Are the 20s set to roar again? It seems to have become a favored question in 2021 among consumers who’ve spent the first year of the decade stuck at home on the couch. And it seems worth noting that looking for another edition of the roaring 20s is actually a pretty tall order. Last century’s version may be best known for flappers, the Charleston, bathtub gin and glamorous criminals. Of course, the 2020s might be better known for TikTok dances, maybe a charred chilli and orange aperol spritz, and mysterious figures in hoodies leaking personally identifiable information on the Dark Web.

The 1920s also represented one of the most innovative decades in American history. In fact, it was arguably the most innovative in terms of epoch-making advances being rolled out in the mass market. The washing machine, assembly line refrigerator, garbage disposal, electric razor, instant camera, jukebox and television were all invented or rolled out into mass production in the 1920s. What do we have that measures up? Maybe folding phones, Segways that you can sit in, $16,000 wooden bathtubs and a Keurig that makes ice cream.

That’s not to say that nothing from the roaring 20s will be reincarnated. After all,  the bob is back.

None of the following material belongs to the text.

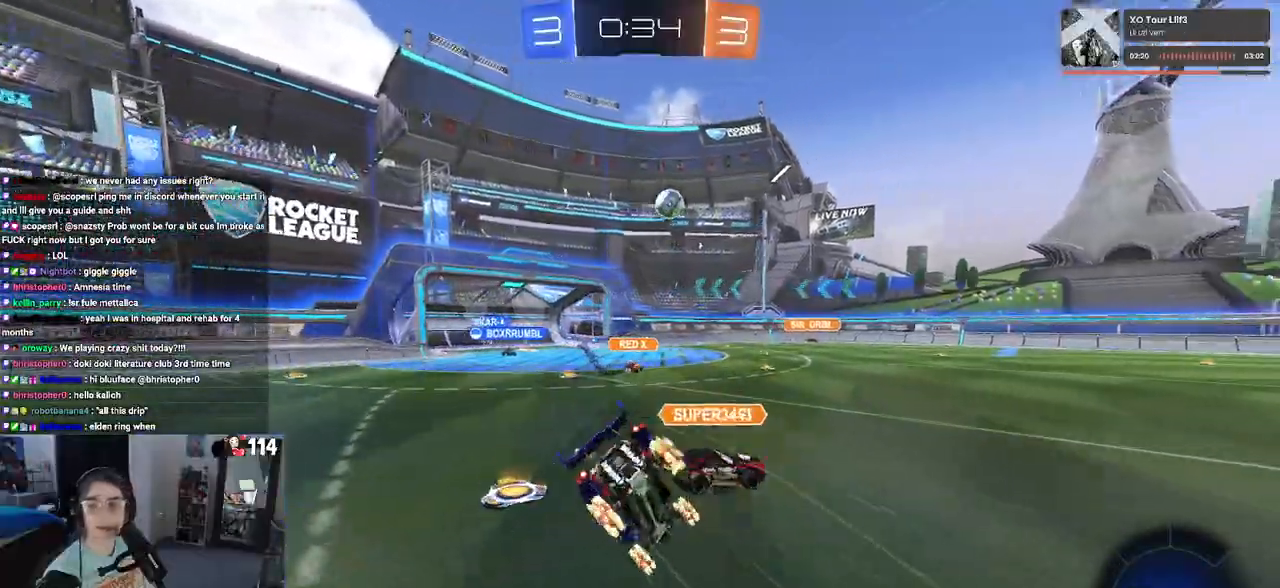
{"buttons": ["SQUARE", "R2"], "left_stick": "down-left", "right_stick": "center", "events": [[200, "left_stick", "down-left"]]}
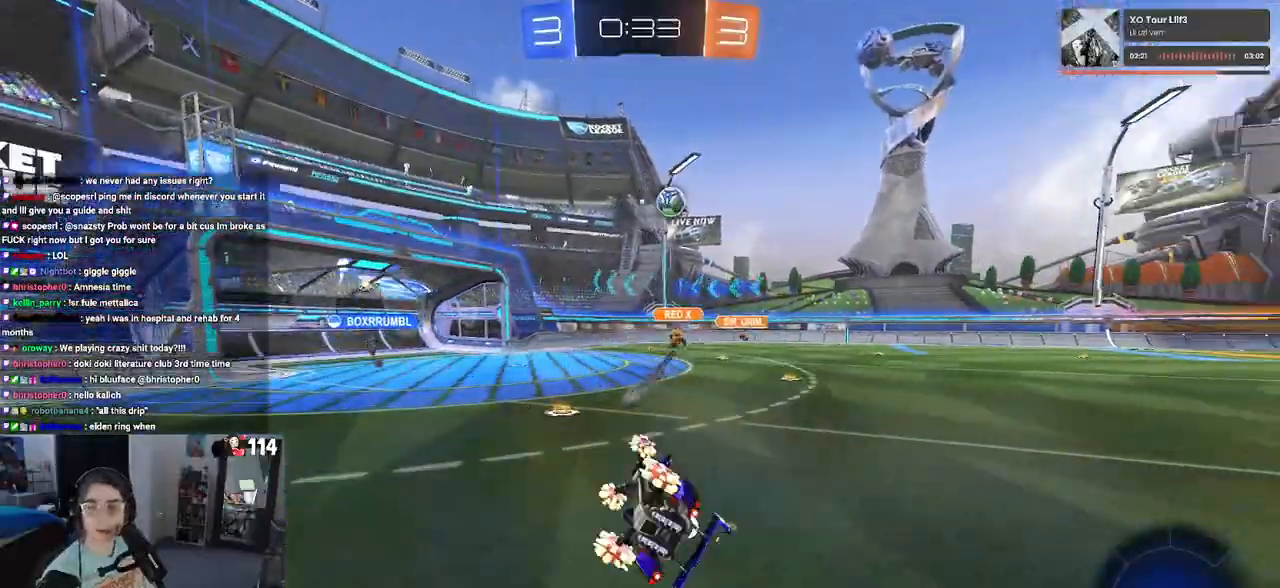
{"buttons": ["R2"], "left_stick": "center", "right_stick": "center", "events": [[217, "SQUARE", "up"], [283, "left_stick", "center"]]}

Though first invented in the late 1890s by a Parisian actress to decidedly mixed reviews – one observer noted she had made herself the “ugliest woman alive” with the haircut because the French in 1890 were still French – the style caught on in the 1920s as the new symbol of sexy femininity for the modern women of the 20th century. The bob was accompanied by the advent of women wearing short skirts – and pants. And though short skirts and pants have pretty much stuck around for the remaining 100 years, the bob has come in and out of fashion with various updates since it first broke big 100-ish years ago.

But if reports from The Guardian are to be believed, the bob is back in a big way, and has reclaimed the title of the most popular hairstyle in the world. It’s estimated that the bob is subject to 222,580 monthly Google searches. The hairstyle may in fact have been cheating its way to the top in the last year, as it is one of the easier styles to give oneself while at home on lockdown. Given the number of variations – layered bobs, long bobs (lobs), spiky bobs, asymmetrical bobs, stacked bobs, A-line bobs, avant garde bobs – the odds are good that any amateur can produce some type of bob or other in their bathroom. Maybe not a good bob, but a bob nonetheless.

The haircut, however, isn’t as important as what it symbolizes, which is that people are beginning to care about what they look like again, because they are anticipating seeing other people. Whether the 20s roars like it did a century ago probably matters less than the fact that a growing number of consumers are looking to get back out there after a year of being stuck at home.

Still, we can’t help but hold out hope for the return of flapper dresses.